Give back each line below verbatim.

Source records:
#####

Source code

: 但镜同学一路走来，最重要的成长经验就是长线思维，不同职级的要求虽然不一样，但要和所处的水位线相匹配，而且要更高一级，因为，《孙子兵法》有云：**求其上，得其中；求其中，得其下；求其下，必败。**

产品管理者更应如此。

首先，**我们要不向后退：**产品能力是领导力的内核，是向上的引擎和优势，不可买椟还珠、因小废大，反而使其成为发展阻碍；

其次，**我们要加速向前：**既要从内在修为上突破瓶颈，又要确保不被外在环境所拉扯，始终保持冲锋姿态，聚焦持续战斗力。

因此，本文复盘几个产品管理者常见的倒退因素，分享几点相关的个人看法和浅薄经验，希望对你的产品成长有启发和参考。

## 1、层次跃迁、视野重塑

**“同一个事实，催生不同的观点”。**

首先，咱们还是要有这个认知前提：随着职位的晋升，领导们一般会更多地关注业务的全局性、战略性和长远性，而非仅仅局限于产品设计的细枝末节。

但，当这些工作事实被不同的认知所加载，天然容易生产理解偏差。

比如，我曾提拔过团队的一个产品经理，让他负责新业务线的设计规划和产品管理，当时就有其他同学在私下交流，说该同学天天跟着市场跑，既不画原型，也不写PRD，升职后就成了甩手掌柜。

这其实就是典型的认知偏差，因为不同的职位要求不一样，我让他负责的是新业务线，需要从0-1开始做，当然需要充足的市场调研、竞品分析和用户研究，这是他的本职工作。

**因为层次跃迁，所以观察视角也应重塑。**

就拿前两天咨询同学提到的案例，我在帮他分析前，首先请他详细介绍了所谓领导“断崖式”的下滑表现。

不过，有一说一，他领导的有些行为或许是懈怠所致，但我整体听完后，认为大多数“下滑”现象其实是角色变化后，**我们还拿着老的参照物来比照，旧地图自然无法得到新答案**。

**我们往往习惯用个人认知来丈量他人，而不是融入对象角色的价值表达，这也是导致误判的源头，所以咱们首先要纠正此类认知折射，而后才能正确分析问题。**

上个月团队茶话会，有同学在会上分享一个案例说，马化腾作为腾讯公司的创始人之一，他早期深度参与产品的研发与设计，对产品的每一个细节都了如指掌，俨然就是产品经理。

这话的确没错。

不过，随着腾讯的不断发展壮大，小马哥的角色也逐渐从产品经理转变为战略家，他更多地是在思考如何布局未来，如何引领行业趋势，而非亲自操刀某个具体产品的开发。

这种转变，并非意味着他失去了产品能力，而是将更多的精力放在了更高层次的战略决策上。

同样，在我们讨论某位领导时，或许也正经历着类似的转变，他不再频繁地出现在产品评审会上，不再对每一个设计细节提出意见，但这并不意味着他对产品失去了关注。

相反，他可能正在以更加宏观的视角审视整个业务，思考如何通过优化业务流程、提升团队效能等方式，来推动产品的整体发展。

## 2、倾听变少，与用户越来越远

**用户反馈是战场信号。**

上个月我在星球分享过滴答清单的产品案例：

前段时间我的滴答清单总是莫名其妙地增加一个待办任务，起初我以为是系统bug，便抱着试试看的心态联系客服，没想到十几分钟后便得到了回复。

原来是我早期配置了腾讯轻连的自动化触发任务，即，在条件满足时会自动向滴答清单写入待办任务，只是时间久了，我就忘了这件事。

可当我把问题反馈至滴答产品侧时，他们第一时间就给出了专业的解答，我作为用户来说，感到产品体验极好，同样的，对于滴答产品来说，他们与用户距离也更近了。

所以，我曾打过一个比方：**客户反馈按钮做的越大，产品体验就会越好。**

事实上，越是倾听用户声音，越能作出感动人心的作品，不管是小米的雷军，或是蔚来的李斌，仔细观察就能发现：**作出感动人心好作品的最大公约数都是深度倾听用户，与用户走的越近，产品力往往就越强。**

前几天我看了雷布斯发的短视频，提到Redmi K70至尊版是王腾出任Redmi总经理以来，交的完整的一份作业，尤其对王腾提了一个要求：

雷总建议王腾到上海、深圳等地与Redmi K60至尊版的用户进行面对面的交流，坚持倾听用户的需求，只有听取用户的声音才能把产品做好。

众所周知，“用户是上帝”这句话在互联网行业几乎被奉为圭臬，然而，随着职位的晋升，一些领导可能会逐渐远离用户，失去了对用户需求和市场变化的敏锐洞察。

#####

## Result of this exercise
Source code

: 但镜同学一路走来，最重要的成长经验就是长线思维，不同职级的要求虽然不一样，但要和所处的水位线相匹配，而且要更高一级，因为，《孙子兵法》有云：**求其上，得其中；求其中，得其下；求其下，必败。**

产品管理者更应如此。

首先，**我们要不向后退：**产品能力是领导力的内核，是向上的引擎和优势，不可买椟还珠、因小废大，反而使其成为发展阻碍；

其次，**我们要加速向前：**既要从内在修为上突破瓶颈，又要确保不被外在环境所拉扯，始终保持冲锋姿态，聚焦持续战斗力。

因此，本文复盘几个产品管理者常见的倒退因素，分享几点相关的个人看法和浅薄经验，希望对你的产品成长有启发和参考。

## 1、层次跃迁、视野重塑

**“同一个事实，催生不同的观点”。**

首先，咱们还是要有这个认知前提：随着职位的晋升，领导们一般会更多地关注业务的全局性、战略性和长远性，而非仅仅局限于产品设计的细枝末节。

但，当这些工作事实被不同的认知所加载，天然容易生产理解偏差。

比如，我曾提拔过团队的一个产品经理，让他负责新业务线的设计规划和产品管理，当时就有其他同学在私下交流，说该同学天天跟着市场跑，既不画原型，也不写PRD，升职后就成了甩手掌柜。

这其实就是典型的认知偏差，因为不同的职位要求不一样，我让他负责的是新业务线，需要从0-1开始做，当然需要充足的市场调研、竞品分析和用户研究，这是他的本职工作。

**因为层次跃迁，所以观察视角也应重塑。**

就拿前两天咨询同学提到的案例，我在帮他分析前，首先请他详细介绍了所谓领导“断崖式”的下滑表现。

不过，有一说一，他领导的有些行为或许是懈怠所致，但我整体听完后，认为大多数“下滑”现象其实是角色变化后，**我们还拿着老的参照物来比照，旧地图自然无法得到新答案**。

**我们往往习惯用个人认知来丈量他人，而不是融入对象角色的价值表达，这也是导致误判的源头，所以咱们首先要纠正此类认知折射，而后才能正确分析问题。**

上个月团队茶话会，有同学在会上分享一个案例说，马化腾作为腾讯公司的创始人之一，他早期深度参与产品的研发与设计，对产品的每一个细节都了如指掌，俨然就是产品经理。

这话的确没错。

不过，随着腾讯的不断发展壮大，小马哥的角色也逐渐从产品经理转变为战略家，他更多地是在思考如何布局未来，如何引领行业趋势，而非亲自操刀某个具体产品的开发。

这种转变，并非意味着他失去了产品能力，而是将更多的精力放在了更高层次的战略决策上。

同样，在我们讨论某位领导时，或许也正经历着类似的转变，他不再频繁地出现在产品评审会上，不再对每一个设计细节提出意见，但这并不意味着他对产品失去了关注。

相反，他可能正在以更加宏观的视角审视整个业务，思考如何通过优化业务流程、提升团队效能等方式，来推动产品的整体发展。

## 2、倾听变少，与用户越来越远

**用户反馈是战场信号。**

上个月我在星球分享过滴答清单的产品案例：

前段时间我的滴答清单总是莫名其妙地增加一个待办任务，起初我以为是系统bug，便抱着试试看的心态联系客服，没想到十几分钟后便得到了回复。

原来是我早期配置了腾讯轻连的自动化触发任务，即，在条件满足时会自动向滴答清单写入待办任务，只是时间久了，我就忘了这件事。

可当我把问题反馈至滴答产品侧时，他们第一时间就给出了专业的解答，我作为用户来说，感到产品体验极好，同样的，对于滴答产品来说，他们与用户距离也更近了。

所以，我曾打过一个比方：**客户反馈按钮做的越大，产品体验就会越好。**

事实上，越是倾听用户声音，越能作出感动人心的作品，不管是小米的雷军，或是蔚来的李斌，仔细观察就能发现：**作出感动人心好作品的最大公约数都是深度倾听用户，与用户走的越近，产品力往往就越强。**

前几天我看了雷布斯发的短视频，提到Redmi K70至尊版是王腾出任Redmi总经理以来，交的完整的一份作业，尤其对王腾提了一个要求：

雷总建议王腾到上海、深圳等地与Redmi K60至尊版的用户进行面对面的交流，坚持倾听用户的需求，只有听取用户的声音才能把产品做好。

众所周知，“用户是上帝”这句话在互联网行业几乎被奉为圭臬，然而，随着职位的晋升，一些领导可能会逐渐远离用户，失去了对用户需求和市场变化的敏锐洞察。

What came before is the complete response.